Pro-File: Harry Shannon

Harry Shannon has been an actor, an Emmy-nominated songwriter, a singer, a recording artist in Europe, a music publisher, a film studio executive and worked as a freelance Music Supervisor on films such as Basic Instinct and Universal Soldier. He is author of Night of the Beast and Night of the Werewolf in addition to Daemon (formerly Night of the Daemon). Harry also wrote the Mick Callahan suspense novels Memorial Day, (2005) Eye of the Burning Man, (2006) and One of the Wicked (2008), as well as the acclaimed thriller The Pressure of Darkness (2006).
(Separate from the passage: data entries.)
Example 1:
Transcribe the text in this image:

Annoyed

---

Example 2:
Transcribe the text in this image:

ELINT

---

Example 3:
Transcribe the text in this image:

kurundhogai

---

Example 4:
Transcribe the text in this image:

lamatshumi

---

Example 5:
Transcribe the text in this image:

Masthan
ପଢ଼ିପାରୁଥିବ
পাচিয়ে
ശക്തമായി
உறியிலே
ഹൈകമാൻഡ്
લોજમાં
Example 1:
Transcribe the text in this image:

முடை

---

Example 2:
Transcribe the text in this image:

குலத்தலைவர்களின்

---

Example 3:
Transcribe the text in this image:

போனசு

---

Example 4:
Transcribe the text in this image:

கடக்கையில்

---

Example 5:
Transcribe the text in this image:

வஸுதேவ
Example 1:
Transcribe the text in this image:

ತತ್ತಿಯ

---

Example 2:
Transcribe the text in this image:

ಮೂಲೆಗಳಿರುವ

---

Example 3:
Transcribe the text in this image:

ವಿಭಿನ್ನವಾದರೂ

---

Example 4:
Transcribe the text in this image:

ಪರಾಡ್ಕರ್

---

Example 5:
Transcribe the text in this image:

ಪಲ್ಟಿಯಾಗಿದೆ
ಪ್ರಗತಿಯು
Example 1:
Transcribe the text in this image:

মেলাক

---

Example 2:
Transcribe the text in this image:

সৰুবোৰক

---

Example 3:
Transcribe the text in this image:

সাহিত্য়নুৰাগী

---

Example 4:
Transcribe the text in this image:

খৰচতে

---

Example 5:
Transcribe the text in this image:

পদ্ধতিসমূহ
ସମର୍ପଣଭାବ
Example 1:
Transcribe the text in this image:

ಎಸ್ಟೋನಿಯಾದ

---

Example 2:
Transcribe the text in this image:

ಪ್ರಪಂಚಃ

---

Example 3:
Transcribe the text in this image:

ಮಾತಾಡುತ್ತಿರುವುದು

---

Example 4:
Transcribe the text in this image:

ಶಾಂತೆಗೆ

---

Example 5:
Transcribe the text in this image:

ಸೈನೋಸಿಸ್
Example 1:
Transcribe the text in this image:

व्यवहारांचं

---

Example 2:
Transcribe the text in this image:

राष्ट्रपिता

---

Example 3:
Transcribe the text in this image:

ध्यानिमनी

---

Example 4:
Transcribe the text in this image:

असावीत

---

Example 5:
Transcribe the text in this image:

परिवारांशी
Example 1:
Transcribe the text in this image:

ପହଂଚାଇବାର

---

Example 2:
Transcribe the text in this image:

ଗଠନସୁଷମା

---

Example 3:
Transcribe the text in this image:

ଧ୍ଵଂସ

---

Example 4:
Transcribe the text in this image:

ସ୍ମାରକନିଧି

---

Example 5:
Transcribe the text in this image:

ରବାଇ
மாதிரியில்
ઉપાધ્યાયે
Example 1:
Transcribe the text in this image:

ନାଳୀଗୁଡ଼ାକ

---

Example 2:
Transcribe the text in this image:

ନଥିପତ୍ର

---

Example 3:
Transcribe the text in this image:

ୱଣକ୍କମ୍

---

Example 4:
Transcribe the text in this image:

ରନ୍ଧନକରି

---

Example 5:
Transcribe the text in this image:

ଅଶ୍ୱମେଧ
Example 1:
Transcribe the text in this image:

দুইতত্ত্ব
Harry’s horror script Dead and Gone was recently filmed by director Yossi Sasson.

Pro-File: Harry Shannon

1. Tell us about your current novel (or project).
I've just turned in my first collection of short fiction in nearly ten years. "A Host of Shadows" will be released by Dark Regions Press, initially in a limited edition hardcover, then eventually as a trade paperback and ebook. It contains 25 crime and horror stories, four of them new, and the Stoker nominated story "The Night Nurse." Based that one on a nasty experience in the hospital last year. Checked out missing a gall bladder.
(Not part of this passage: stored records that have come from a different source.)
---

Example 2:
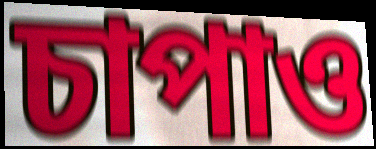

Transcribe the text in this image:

চাপাও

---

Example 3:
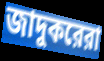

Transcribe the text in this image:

জাদুকরেরা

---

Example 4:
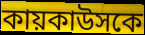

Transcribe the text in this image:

কায়কাউসকে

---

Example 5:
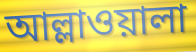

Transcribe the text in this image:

আল্লাওয়ালা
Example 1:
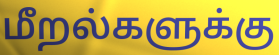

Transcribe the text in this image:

மீறல்களுக்கு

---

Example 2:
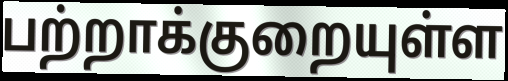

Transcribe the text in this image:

பற்றாக்குறையுள்ள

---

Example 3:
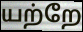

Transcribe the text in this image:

யற்றே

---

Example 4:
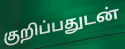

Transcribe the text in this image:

குறிப்பதுடன்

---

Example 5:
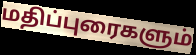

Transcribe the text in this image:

மதிப்புரைகளும்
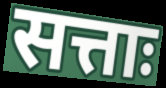
सत्ताः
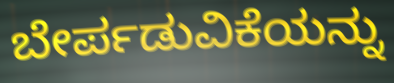
ಬೇರ್ಪಡುವಿಕೆಯನ್ನು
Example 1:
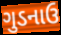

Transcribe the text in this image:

ગુડનાઉ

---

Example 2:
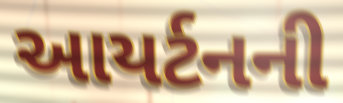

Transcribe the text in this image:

આયર્ટનની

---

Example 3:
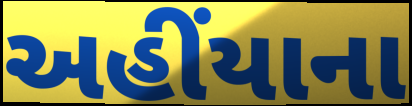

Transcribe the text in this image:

અહીંયાના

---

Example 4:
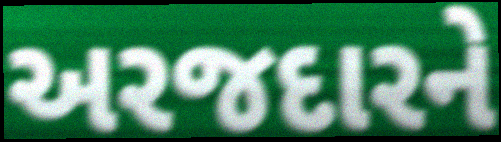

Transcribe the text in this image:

અરજદારને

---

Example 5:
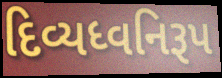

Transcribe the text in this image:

દિવ્યધ્વનિરૂપ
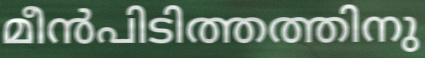
മീൻപിടിത്തത്തിനു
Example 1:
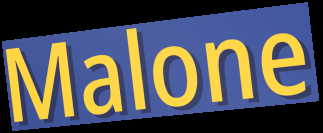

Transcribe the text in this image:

Malone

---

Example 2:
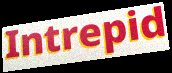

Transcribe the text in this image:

Intrepid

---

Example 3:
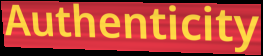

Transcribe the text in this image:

Authenticity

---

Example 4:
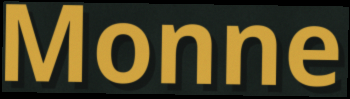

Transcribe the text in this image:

Monne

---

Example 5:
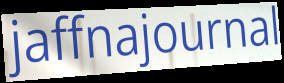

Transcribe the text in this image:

jaffnajournal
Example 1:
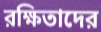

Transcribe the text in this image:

রক্ষিতাদের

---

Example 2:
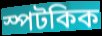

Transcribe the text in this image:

স্পটকিক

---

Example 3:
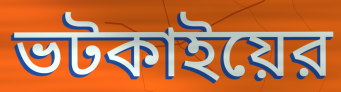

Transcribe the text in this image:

ভটকাইয়ের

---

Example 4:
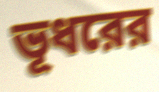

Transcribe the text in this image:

ভূধরের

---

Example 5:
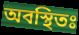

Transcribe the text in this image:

অবস্থিতঃ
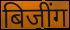
बिजींग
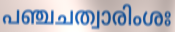
പഞ്ചചത്വാരിംശഃ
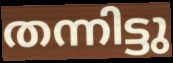
തന്നിട്ടു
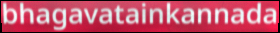
bhagavatainkannada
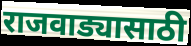
राजवाड्यासाठी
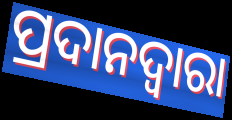
ପ୍ରଦାନଦ୍ୱାରା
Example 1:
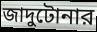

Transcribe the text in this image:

জাদুটোনার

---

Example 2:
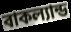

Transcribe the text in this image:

বাকল্যান্ড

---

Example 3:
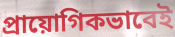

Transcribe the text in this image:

প্রায়োগিকভাবেই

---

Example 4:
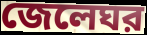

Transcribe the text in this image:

জেলেঘর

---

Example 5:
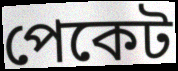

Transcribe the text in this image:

পেকেট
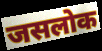
जसलोक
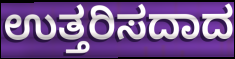
ಉತ್ತರಿಸದಾದ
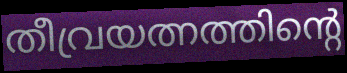
തീവ്രയത്നത്തിന്റെ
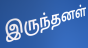
இருந்தனள்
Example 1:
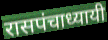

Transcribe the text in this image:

रासपंचाध्यायी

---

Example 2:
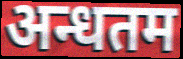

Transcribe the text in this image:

अन्धतम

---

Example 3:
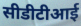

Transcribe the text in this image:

सीडीटीआई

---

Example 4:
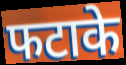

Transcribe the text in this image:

फटाके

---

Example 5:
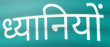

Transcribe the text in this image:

2. Can you give a sense of what you're working on now?
I have a couple of screenplays in the works, hope to pitch them to Paramount shortly. Partnering up with another fellow on a possible-remake of an 80's camp horror classic. More importantly, there's a novel ticking like an IED in the back of my brain, really wants to be born but taking it's own sweet time. Oh, and I sent part of a thriller to a well-known noir author, we may collaborate if he bites. Great guy. I could use some of that kind of fun.
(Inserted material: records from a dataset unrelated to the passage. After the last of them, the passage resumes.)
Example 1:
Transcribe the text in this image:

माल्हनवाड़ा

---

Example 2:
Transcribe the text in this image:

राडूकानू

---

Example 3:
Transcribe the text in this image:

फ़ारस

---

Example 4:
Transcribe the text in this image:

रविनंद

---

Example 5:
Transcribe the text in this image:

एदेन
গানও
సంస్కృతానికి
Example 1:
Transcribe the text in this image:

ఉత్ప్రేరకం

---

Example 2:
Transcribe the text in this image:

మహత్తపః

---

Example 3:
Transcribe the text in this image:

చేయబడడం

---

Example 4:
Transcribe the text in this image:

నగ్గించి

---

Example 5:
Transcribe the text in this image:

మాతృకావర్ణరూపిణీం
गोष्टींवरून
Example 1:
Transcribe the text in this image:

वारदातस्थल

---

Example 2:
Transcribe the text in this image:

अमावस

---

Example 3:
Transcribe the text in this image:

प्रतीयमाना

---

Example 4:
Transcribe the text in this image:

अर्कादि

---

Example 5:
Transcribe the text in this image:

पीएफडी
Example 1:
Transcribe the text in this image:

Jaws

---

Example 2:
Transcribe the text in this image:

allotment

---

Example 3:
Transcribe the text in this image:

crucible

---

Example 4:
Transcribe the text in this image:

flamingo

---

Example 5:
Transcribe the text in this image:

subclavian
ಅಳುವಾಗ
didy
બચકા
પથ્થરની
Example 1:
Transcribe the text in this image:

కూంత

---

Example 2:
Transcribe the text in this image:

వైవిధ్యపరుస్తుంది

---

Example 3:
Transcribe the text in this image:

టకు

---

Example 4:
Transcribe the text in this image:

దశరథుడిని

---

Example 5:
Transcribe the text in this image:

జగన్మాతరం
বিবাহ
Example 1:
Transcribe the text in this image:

3. What is the greatest pleasure of a writing career?
Just the process itself. Getting lost in a novel for months is a great joy and a true escape from the mundane. I find screenplays a bit less rewarding, although the collaborative process of making a movie (assuming you like your team) is a whole other kind of crowd pleaser. And opening a box of your own books, smelling and handling them, that's something special. Can't possibly be the same with ebooks. Hell, how do you fondle and sniff pixels?

4. What is the greatest DISpleasure?
Freezing up before the start of something. Blank page. Happens to me every year or so. Not writer's block exactly, just growing anxiety and a lack of focus. I hate the feeling. Eventually something gets me going, though. A close second is having to sell and promote stuff. I'd rather email things and see them finished and put them on the shelf for my daughter to read someday. At least the internet lets me pimp at a distance, bless it.

5. If you have one piece of advice for the publishing world, what is
Adjust quickly. Find the new business model and get moving. Don't go down in flames like music and indie film due to a lack of imagination and inflexibility. We all need to get into focus together, figure out this ebook thing, and help one another, or any chance of decent compensation and participation for mid-listers may be gone forever. A couple of large firms will soon choke off the distribution points, and we'll be left selling a few hundred copies ourselves via Amazon, marginalized indefinitely.

6. Are there two or three forgotten mystery writers you'd like to see
in print again?
Hardcase Crime is doing a great job bringing those back. Most of my favorites, like John D. MacDonald, are still in print. Haven't seen a Richard S. Prather in a long time, and a Shell Scott would sure brighten my weekend. Used to love those old Donald Hamilton Matt Helm books, not sure if they're still in print, but bet they'd be fun.

7. Tell us about selling your first novel. Most writers never forget
that moment.

A really nice guy named Ed Gorman sent me an email saying "You sure can write." I'll never forget that. And he asked what it was I really wanted to do. I said crime fiction, so he asked me to send him something to forward to Marty Greenberg and Five Star. They bought the book. I'd written a couple of fun small press horror things, but I do consider that work, "Memorial Day," my first real novel. And I'll always be grateful to Ed for reaching out. He's inspired me to help newer authors whenever I can.

1 comment:

Judi Rohrig said...

Nice to see Harry getting some notice. And, yes, Harry Shannon sure can write. Plus, he's one of the nicest writers out there.